What you have to do: If a record holds a picture, drop the picture and repeat everything else word for word.

Information supplied:
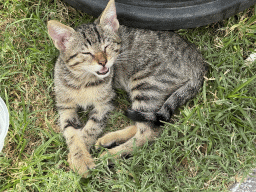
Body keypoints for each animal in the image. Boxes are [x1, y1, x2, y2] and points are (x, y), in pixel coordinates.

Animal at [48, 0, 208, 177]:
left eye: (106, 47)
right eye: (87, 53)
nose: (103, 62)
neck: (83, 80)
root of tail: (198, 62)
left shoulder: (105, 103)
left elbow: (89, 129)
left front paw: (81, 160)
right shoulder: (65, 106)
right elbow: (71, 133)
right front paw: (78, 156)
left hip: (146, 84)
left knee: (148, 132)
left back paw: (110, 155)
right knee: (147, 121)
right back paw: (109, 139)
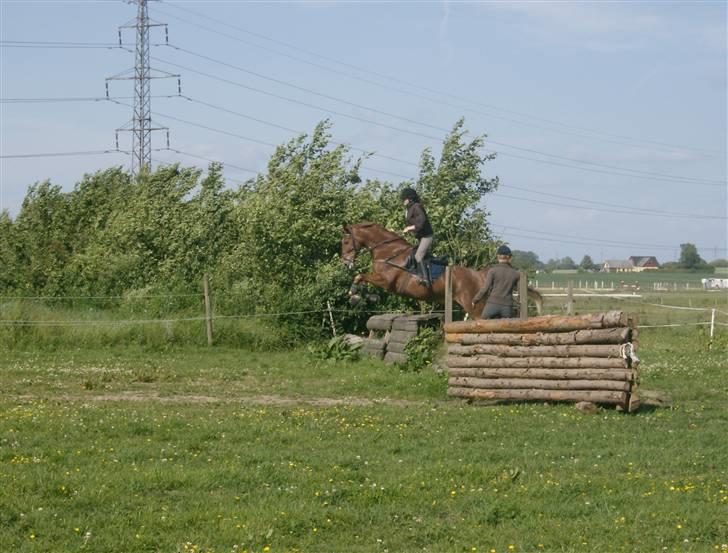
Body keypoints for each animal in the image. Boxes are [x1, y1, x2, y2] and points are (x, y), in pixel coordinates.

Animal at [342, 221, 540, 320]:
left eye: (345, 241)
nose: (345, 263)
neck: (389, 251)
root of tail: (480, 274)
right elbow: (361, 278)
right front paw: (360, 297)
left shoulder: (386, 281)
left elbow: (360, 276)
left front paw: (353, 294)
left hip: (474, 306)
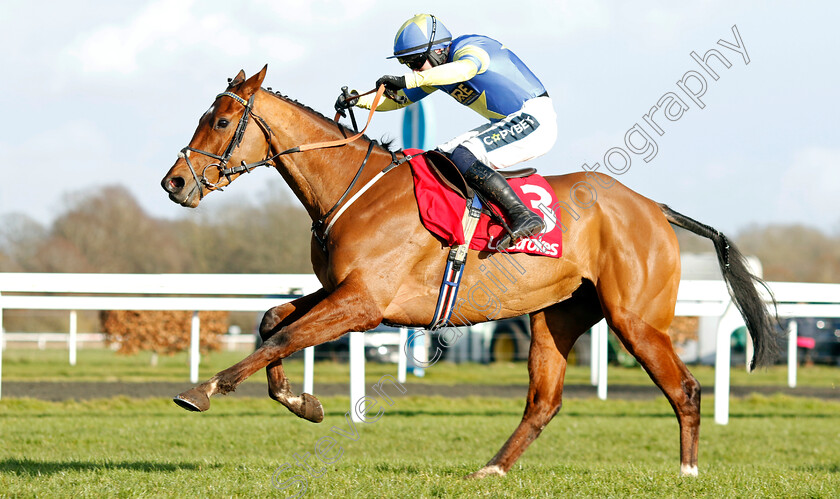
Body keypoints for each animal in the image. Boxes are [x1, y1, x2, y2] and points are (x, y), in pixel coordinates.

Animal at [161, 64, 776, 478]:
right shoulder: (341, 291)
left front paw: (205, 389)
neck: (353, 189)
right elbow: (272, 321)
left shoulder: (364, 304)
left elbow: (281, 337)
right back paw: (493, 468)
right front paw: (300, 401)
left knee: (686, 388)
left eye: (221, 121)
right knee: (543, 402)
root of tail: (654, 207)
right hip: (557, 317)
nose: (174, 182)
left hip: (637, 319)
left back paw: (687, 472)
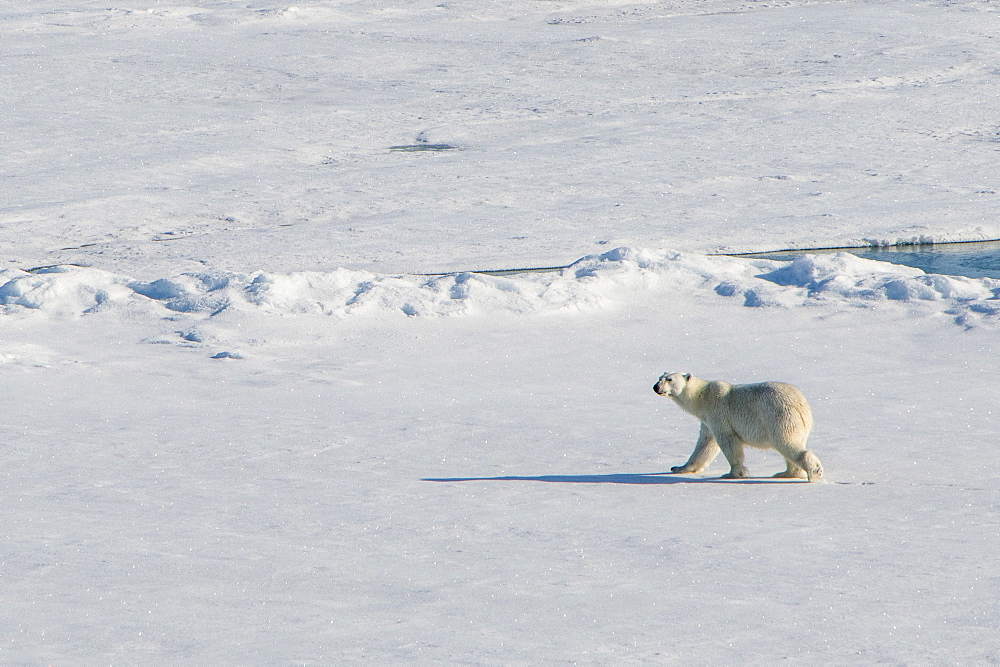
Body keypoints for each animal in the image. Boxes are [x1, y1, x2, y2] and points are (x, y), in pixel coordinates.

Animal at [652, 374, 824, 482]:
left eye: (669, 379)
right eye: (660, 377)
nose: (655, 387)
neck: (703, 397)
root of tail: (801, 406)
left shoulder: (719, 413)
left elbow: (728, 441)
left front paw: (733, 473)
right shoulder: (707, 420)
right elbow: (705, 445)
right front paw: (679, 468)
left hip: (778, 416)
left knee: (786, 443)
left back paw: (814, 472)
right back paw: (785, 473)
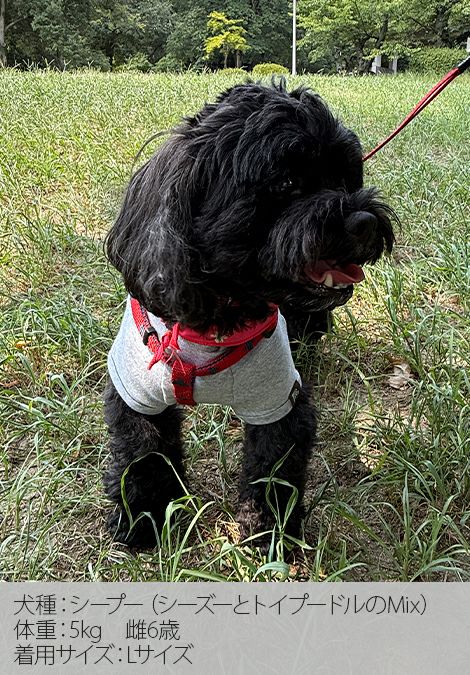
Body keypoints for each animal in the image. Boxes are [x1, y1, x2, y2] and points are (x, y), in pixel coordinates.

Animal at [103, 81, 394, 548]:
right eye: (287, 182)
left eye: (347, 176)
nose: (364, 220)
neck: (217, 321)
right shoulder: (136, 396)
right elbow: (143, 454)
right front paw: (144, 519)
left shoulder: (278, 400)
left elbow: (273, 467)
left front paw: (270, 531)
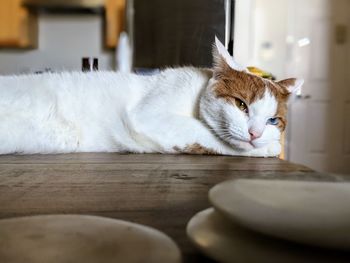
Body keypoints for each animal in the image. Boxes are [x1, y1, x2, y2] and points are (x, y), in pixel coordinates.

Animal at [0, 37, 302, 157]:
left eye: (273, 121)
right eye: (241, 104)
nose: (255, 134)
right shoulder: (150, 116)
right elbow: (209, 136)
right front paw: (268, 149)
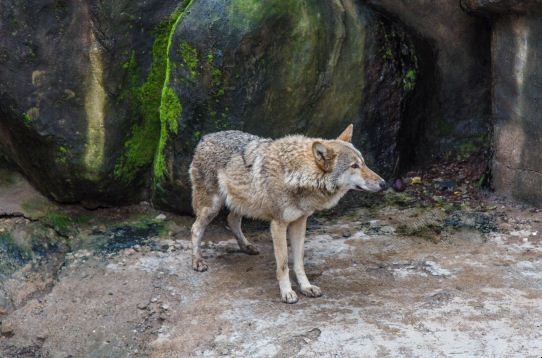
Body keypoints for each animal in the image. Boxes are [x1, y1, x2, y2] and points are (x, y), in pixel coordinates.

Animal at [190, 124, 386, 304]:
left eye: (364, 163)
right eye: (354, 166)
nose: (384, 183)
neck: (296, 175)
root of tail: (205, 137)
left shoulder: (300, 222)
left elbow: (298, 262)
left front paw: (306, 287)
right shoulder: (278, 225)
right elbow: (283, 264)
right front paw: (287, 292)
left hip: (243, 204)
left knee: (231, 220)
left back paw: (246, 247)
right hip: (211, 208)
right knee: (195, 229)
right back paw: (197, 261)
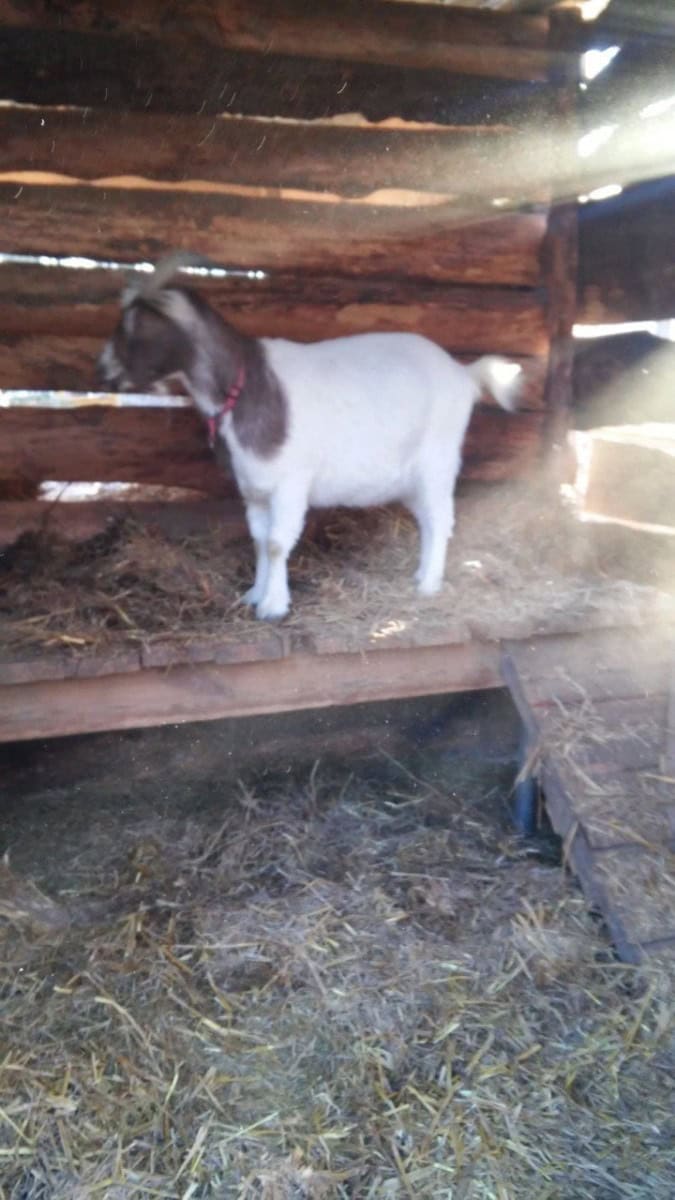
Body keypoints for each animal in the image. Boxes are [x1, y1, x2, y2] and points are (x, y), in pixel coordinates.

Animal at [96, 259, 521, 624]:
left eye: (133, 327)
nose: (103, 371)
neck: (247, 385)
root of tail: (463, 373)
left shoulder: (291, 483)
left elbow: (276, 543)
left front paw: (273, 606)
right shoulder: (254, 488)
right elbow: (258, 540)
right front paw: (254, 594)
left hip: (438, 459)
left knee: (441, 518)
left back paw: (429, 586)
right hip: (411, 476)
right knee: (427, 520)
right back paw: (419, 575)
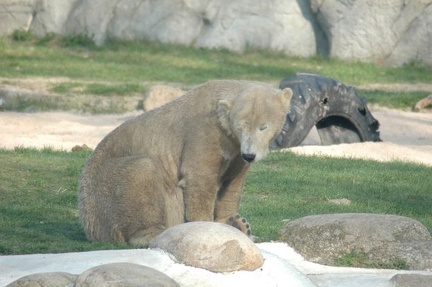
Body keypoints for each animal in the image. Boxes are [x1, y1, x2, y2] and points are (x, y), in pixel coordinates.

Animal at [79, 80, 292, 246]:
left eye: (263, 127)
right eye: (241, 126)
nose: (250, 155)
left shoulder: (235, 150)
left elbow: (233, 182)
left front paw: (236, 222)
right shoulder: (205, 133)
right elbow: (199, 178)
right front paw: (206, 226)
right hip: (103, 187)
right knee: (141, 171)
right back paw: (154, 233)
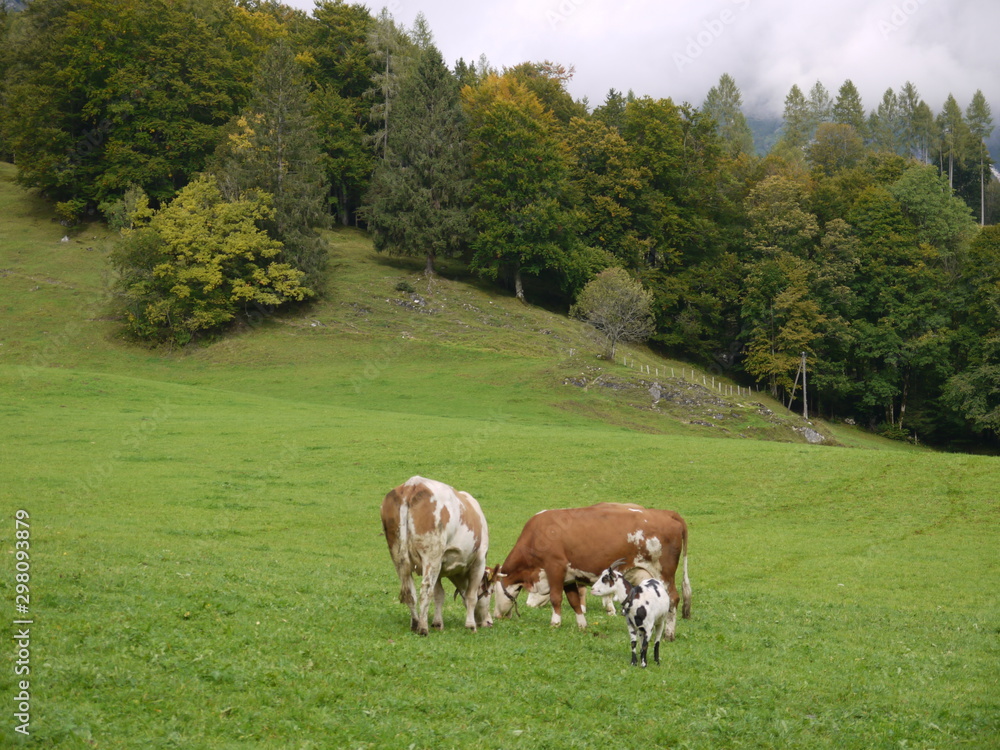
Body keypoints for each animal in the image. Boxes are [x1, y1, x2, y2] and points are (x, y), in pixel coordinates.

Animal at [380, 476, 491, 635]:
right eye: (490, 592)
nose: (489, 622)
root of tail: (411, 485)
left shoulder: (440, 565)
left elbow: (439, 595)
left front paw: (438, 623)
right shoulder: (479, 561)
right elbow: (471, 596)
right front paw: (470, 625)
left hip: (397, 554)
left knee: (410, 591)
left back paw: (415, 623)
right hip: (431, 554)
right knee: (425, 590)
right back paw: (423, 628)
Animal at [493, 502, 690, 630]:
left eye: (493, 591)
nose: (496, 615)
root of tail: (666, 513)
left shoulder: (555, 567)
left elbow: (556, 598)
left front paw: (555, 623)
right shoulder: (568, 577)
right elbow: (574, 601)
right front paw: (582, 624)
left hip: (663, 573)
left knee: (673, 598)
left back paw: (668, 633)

Exercise answer:
Body keypoints for each animal in the image. Boxes are [x1, y1, x2, y2] and points are (x, y), in pixel coordinates.

Animal at [48, 0, 208, 177]:
left eye: (106, 47)
right eye: (87, 53)
nose: (103, 62)
neck: (83, 80)
root of tail: (198, 62)
left shoulder: (105, 103)
left elbow: (89, 129)
left front paw: (81, 160)
right shoulder: (65, 106)
right elbow: (71, 133)
right front paw: (78, 156)
left hip: (146, 84)
left knee: (148, 132)
left back paw: (110, 155)
right knee: (147, 121)
right back paw: (109, 139)
Body keypoints for each animal in the image. Boxes are [x1, y1, x2, y2] and points are (x, y), in pixel coordinates.

Animal at [342, 221, 540, 320]:
left eye: (345, 241)
nose: (345, 263)
neck: (389, 251)
root of tail: (480, 274)
right elbow: (361, 278)
right front paw: (360, 297)
left shoulder: (386, 281)
left elbow: (360, 276)
left front paw: (353, 294)
left hip: (474, 306)
Body keypoints for each animal in the image. Boxes are [x1, y1, x2, y2] and points are (x, y), in pixel coordinates.

Animal at [161, 64, 776, 478]:
right shoulder: (341, 291)
left front paw: (205, 389)
neck: (353, 189)
right elbow: (272, 321)
left shoulder: (364, 304)
left elbow: (281, 337)
right back paw: (493, 468)
right front paw: (300, 401)
left knee: (686, 388)
left eye: (221, 121)
right knee: (543, 402)
root of tail: (654, 207)
right hip: (557, 317)
nose: (174, 182)
left hip: (637, 319)
left back paw: (687, 472)
Body keypoints for each animal in the image. Boxes are [x1, y1, x2, y2] and points are (x, y), in pixel coordinates.

Animal at [652, 374, 824, 482]:
left eye: (669, 379)
right eye: (660, 377)
nose: (655, 387)
neck: (703, 397)
root of tail: (801, 406)
left shoulder: (719, 413)
left elbow: (728, 441)
left front paw: (733, 473)
right shoulder: (707, 420)
right elbow: (705, 445)
right front paw: (679, 468)
left hip: (778, 416)
left knee: (786, 443)
left back paw: (814, 472)
right back paw: (785, 473)
Body keypoints for each animal in the image. Boxes are [x1, y1, x2, y2] and points are (x, y), in pixel coordinates.

Animal at [103, 81, 394, 548]:
right eye: (287, 182)
left eye: (347, 176)
nose: (364, 220)
neck: (217, 321)
right shoulder: (136, 396)
right elbow: (143, 454)
right front paw: (144, 519)
left shoulder: (278, 400)
left elbow: (273, 467)
left front paw: (270, 531)
Body keypoints for each animal in the image. Boxes are [x1, y1, x2, y2] and points are (x, y), in pixel coordinates.

Animal at [0, 37, 302, 157]:
left eye: (273, 121)
right eye: (241, 104)
nose: (255, 134)
right shoulder: (150, 116)
right elbow: (209, 136)
right front paw: (268, 149)
Body keypoints for each animal in the image. Boxes are [x1, y1, x2, y2] and points are (x, y), in pixel coordinates.

Animal at [190, 124, 386, 304]:
left eye: (364, 163)
right eye: (354, 166)
nose: (384, 183)
neck: (296, 175)
root of tail: (205, 137)
left shoulder: (300, 222)
left elbow: (298, 262)
left front paw: (306, 287)
right shoulder: (278, 225)
right elbow: (283, 264)
right front paw: (287, 292)
left hip: (243, 204)
left knee: (231, 220)
left back paw: (246, 247)
right hip: (211, 208)
right knee: (195, 229)
right back paw: (197, 261)
Body keypoints for each animal in the image. Boxes are [x1, y1, x2, y2] and points are (x, y), in pixel coordinates.

Animal at [96, 259, 521, 624]:
left eye: (133, 327)
nose: (103, 371)
neck: (247, 385)
root of tail: (463, 373)
left shoulder: (291, 483)
left elbow: (276, 543)
left front paw: (273, 606)
right shoulder: (254, 488)
right elbow: (258, 540)
right front paw: (254, 594)
left hip: (438, 459)
left knee: (441, 518)
left back paw: (429, 586)
right hip: (411, 476)
right knee: (427, 520)
right back paw: (419, 575)
Body keypoints for each animal in the image. Boxes are [x1, y1, x2, y2] and points are (x, y), in pixel coordinates.

Animal at [79, 80, 292, 246]:
left eye: (263, 127)
right eye: (241, 126)
nose: (250, 155)
left shoulder: (235, 150)
left elbow: (233, 182)
left front paw: (236, 222)
right shoulder: (205, 133)
right elbow: (199, 178)
right front paw: (206, 226)
right hip: (103, 187)
right knee: (141, 171)
right back paw: (154, 233)
Body keypoints for each animal in the image. Boxes are [x1, y1, x2, y2] and points are (x, y), in pixel coordinates.

Animal at [380, 476, 491, 635]:
right eye: (490, 592)
nose: (489, 622)
root of tail: (411, 485)
left shoulder: (440, 565)
left elbow: (439, 595)
left front paw: (438, 623)
right shoulder: (479, 561)
right elbow: (471, 596)
right front paw: (470, 625)
left hip: (397, 554)
left knee: (410, 591)
left back paw: (415, 623)
right hip: (431, 554)
right knee: (425, 590)
right back paw: (423, 628)
Animal at [493, 502, 690, 630]:
left eye: (493, 591)
nose: (496, 615)
root of tail: (666, 513)
left shoulder: (555, 567)
left elbow: (556, 598)
left front paw: (555, 623)
right shoulder: (568, 577)
right elbow: (574, 601)
right front paw: (582, 624)
left hip: (663, 573)
left knee: (673, 598)
left back paw: (668, 633)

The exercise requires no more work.